I enjoy reading about and studying mathematics. One of my favorite books is A History of π. I’ve used this book to inspire my Pi Day (March 14) programs. It’s fascinating stuff.
What I don’t enjoy about mathematics, of course, is doing the math. This conflict is resolved by programming, where I can attempt to pound out a formula and then let the computer toil with the calculations. The compiler is more forgiving than any math instructor, showing me where I’ve erred and giving me a chance to try again.
For this month’s challenge, the topic is Euler’s number, the mathematical constant e. Once again, it’s fascinating to read about this value and even watch YouTube videos (this one is excellent) on how it works and its history.
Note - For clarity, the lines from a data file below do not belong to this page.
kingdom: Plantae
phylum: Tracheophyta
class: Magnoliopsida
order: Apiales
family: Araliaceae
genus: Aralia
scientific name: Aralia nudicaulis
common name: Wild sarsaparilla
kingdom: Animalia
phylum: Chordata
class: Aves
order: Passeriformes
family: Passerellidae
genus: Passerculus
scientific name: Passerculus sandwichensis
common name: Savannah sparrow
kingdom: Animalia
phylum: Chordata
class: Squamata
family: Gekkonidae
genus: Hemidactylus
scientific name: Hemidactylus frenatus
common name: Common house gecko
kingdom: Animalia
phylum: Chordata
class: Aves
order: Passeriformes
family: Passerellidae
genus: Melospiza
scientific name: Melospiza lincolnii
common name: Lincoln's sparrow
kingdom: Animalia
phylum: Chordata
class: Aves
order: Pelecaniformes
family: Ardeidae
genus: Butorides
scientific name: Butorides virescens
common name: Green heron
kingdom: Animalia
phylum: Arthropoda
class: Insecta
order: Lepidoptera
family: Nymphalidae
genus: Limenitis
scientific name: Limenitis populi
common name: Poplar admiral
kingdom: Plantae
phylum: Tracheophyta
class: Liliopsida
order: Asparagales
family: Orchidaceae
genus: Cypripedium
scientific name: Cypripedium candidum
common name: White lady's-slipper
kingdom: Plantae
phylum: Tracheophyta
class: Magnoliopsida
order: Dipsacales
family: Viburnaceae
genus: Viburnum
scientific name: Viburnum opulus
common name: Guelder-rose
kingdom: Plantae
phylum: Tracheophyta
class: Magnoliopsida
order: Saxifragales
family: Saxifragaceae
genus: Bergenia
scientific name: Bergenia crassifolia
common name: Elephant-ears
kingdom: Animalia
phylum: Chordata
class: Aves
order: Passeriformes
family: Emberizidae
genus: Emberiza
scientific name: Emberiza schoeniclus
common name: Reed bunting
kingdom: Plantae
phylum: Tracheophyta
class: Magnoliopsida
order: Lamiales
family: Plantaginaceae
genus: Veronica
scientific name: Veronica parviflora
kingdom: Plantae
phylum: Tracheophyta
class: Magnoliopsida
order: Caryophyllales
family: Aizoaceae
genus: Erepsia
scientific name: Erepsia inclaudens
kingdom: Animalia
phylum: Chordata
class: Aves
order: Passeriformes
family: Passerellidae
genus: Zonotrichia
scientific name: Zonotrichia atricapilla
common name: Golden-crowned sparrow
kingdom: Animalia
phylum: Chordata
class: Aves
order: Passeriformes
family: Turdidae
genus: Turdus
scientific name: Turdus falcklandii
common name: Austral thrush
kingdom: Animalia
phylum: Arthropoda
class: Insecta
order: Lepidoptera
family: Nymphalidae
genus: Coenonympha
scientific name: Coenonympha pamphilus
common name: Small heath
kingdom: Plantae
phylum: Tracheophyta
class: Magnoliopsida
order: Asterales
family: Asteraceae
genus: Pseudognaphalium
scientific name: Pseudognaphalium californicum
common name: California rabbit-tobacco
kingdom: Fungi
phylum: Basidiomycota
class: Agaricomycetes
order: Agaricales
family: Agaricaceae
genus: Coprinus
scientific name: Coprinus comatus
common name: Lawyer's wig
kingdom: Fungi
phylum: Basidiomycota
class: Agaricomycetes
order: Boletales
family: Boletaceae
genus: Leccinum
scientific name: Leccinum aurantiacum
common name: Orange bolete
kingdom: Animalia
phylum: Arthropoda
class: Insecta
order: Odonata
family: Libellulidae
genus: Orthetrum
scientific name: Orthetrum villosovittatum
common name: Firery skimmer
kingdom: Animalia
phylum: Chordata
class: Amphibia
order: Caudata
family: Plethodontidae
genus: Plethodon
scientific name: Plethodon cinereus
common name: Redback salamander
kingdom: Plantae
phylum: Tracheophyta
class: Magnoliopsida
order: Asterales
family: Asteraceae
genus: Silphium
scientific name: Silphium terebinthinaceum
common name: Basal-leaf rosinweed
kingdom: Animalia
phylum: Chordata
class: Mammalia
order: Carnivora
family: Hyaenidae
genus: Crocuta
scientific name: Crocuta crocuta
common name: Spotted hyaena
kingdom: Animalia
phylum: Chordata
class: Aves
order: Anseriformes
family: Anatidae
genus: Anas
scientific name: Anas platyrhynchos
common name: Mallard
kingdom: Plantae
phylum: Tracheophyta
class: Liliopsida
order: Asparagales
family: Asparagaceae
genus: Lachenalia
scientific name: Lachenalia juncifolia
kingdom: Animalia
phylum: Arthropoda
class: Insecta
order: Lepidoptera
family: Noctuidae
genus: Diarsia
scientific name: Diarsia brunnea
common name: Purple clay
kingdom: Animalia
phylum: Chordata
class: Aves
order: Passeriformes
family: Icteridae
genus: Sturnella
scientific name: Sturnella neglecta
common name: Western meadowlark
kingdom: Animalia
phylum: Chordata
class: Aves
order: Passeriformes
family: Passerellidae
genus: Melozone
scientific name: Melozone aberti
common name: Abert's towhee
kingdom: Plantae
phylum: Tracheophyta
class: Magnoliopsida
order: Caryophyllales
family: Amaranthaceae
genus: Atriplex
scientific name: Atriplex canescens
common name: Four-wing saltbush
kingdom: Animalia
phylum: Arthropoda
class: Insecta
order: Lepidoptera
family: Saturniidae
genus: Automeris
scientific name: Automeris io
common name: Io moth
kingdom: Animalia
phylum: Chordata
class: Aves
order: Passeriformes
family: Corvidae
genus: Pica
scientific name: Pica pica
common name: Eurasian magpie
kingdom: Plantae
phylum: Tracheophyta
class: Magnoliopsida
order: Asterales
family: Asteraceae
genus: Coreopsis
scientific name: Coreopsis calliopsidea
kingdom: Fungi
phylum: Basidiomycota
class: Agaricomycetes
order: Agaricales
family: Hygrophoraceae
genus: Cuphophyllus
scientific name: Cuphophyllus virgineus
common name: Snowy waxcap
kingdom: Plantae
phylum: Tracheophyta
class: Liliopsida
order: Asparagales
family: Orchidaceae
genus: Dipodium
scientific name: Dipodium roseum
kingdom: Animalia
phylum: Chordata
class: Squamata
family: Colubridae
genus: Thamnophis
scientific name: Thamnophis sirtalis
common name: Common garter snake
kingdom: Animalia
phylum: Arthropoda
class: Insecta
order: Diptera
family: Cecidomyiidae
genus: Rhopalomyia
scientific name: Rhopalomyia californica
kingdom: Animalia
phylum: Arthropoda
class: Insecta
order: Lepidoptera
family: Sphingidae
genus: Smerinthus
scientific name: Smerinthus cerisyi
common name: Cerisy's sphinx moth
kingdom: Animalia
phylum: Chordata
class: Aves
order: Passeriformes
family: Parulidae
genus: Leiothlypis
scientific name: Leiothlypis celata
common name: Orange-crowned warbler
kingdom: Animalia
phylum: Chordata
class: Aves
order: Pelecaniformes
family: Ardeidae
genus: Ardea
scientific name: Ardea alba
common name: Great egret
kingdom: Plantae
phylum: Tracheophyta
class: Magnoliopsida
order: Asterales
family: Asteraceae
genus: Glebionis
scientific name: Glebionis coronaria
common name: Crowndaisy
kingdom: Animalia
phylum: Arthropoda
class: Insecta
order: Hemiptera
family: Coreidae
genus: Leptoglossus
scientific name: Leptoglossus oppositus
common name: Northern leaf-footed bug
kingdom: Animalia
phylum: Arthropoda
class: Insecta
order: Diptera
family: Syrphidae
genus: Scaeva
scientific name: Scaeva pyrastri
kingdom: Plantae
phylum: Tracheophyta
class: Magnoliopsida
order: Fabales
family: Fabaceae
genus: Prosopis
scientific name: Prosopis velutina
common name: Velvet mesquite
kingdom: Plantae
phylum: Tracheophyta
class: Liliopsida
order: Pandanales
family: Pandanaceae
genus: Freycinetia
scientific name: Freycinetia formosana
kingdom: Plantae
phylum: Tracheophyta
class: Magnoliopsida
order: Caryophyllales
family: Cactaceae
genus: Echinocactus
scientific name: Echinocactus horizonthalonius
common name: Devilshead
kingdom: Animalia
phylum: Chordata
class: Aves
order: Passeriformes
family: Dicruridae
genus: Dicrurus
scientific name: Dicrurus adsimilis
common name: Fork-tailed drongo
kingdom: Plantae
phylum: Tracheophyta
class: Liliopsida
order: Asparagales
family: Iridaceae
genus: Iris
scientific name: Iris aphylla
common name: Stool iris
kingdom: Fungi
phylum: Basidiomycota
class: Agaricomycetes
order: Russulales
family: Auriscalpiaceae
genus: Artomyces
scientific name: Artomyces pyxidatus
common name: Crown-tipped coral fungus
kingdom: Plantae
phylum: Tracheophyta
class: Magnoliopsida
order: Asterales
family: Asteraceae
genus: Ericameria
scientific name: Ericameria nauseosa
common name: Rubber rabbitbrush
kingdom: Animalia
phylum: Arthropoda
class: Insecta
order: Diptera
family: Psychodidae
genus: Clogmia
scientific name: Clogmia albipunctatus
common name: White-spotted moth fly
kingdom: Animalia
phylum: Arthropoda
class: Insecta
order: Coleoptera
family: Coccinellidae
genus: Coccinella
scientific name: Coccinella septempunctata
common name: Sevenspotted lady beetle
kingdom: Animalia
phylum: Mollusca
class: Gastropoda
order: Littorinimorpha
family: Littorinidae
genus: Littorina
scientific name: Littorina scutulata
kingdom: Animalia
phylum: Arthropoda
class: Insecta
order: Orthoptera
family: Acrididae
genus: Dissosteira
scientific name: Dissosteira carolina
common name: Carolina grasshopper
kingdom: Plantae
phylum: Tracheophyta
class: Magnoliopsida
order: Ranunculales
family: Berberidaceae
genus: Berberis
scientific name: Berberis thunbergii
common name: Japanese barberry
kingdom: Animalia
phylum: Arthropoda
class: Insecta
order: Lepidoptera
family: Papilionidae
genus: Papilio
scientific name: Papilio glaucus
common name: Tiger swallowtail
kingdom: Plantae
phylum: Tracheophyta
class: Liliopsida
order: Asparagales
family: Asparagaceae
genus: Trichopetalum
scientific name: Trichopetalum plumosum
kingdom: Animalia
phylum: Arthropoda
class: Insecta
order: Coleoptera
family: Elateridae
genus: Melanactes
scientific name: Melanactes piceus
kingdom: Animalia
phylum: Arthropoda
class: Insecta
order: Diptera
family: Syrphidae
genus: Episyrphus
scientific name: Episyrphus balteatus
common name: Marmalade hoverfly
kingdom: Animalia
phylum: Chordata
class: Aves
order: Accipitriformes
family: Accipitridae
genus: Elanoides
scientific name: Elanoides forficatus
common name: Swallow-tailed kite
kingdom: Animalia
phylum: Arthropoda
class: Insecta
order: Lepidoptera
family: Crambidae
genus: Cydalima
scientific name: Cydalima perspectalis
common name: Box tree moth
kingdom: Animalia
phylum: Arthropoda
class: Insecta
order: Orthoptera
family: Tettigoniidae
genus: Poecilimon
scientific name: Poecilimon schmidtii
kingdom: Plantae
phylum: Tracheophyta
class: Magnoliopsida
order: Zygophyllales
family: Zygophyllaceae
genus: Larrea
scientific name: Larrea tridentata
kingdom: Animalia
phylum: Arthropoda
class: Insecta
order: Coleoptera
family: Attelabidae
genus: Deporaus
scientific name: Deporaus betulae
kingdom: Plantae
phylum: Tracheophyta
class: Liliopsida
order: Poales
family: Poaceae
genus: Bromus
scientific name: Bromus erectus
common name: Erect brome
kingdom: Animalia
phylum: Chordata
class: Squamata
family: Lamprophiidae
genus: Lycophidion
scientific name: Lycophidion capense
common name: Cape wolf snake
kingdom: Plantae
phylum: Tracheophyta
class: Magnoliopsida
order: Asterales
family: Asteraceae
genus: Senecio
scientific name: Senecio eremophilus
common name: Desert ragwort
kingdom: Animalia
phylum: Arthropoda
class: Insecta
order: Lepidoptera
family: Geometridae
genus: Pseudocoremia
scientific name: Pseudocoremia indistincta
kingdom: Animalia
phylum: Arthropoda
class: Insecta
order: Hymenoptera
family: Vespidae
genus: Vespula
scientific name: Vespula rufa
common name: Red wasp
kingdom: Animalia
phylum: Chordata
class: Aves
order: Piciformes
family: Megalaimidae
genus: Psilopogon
Figure 1 illustrates the e equation, which was discovered by Italian mathematician Jacob Bernoulli in 1683. The result was calculated by Euler as the value 2.71828182845904523536028747135266250 or thereabouts. It’s one of those magic numbers like π that’s transcendental and irrational — and lots of fun!
In the C language, the e constant is defined in the
math.h header file, thus:
#define M_E 2.71828182845904523536028747135266250
Yes, it’s that important.
Your challenge is to write code that calculates the value e. It’s not really that difficult, once you unwind the formula shown in Figure 1 and translate it into C code. But that’s not all! No, you must run and run your the code through a loop in order to obtain the most accurate representation of the value e.
How do you know your calculation is a “most accurate representation”? As your code calculates the value of e, compare your result with the defined constant
M_E. The program shouldn’t finish its calculations until both your value and the
M_E constant match.
But wait! There’s more . . .
As your code loops, count the iterations. Once the program arrives at the same value as defined constant
M_E, output the number of loops it took to make the match. Here’s output from my solution:
The computer calculated 2.718282 after 220825296 loops
TIP: Some platforms require that you link in the math library if you use any C language math functions. The command line switch to do so is
-lm (little L, little M).
If you’re using a terminal window to run your solution, use the time command to see how long it takes the computer to arrive at the solution. Here is the output on my iMac Pro running a 3.2GHz 8-Core Intel Xeon W:
The computer calculated 2.718282 after 220825296 loops real 0m6.678s user 0m6.672s sys 0m0.004s
Here is the output on a PC (Intel NUC) running a 3.1GHz Core i7:
The computer calculated 2.718282 after 220825296 loops real 0m9.696s user 0m9.688s sys 0m0.016s
There! I made my PC feel like crap all day! Perhaps you can do the same!
Please try this Exercise on your own before you view my solution, which I’ll post in a week.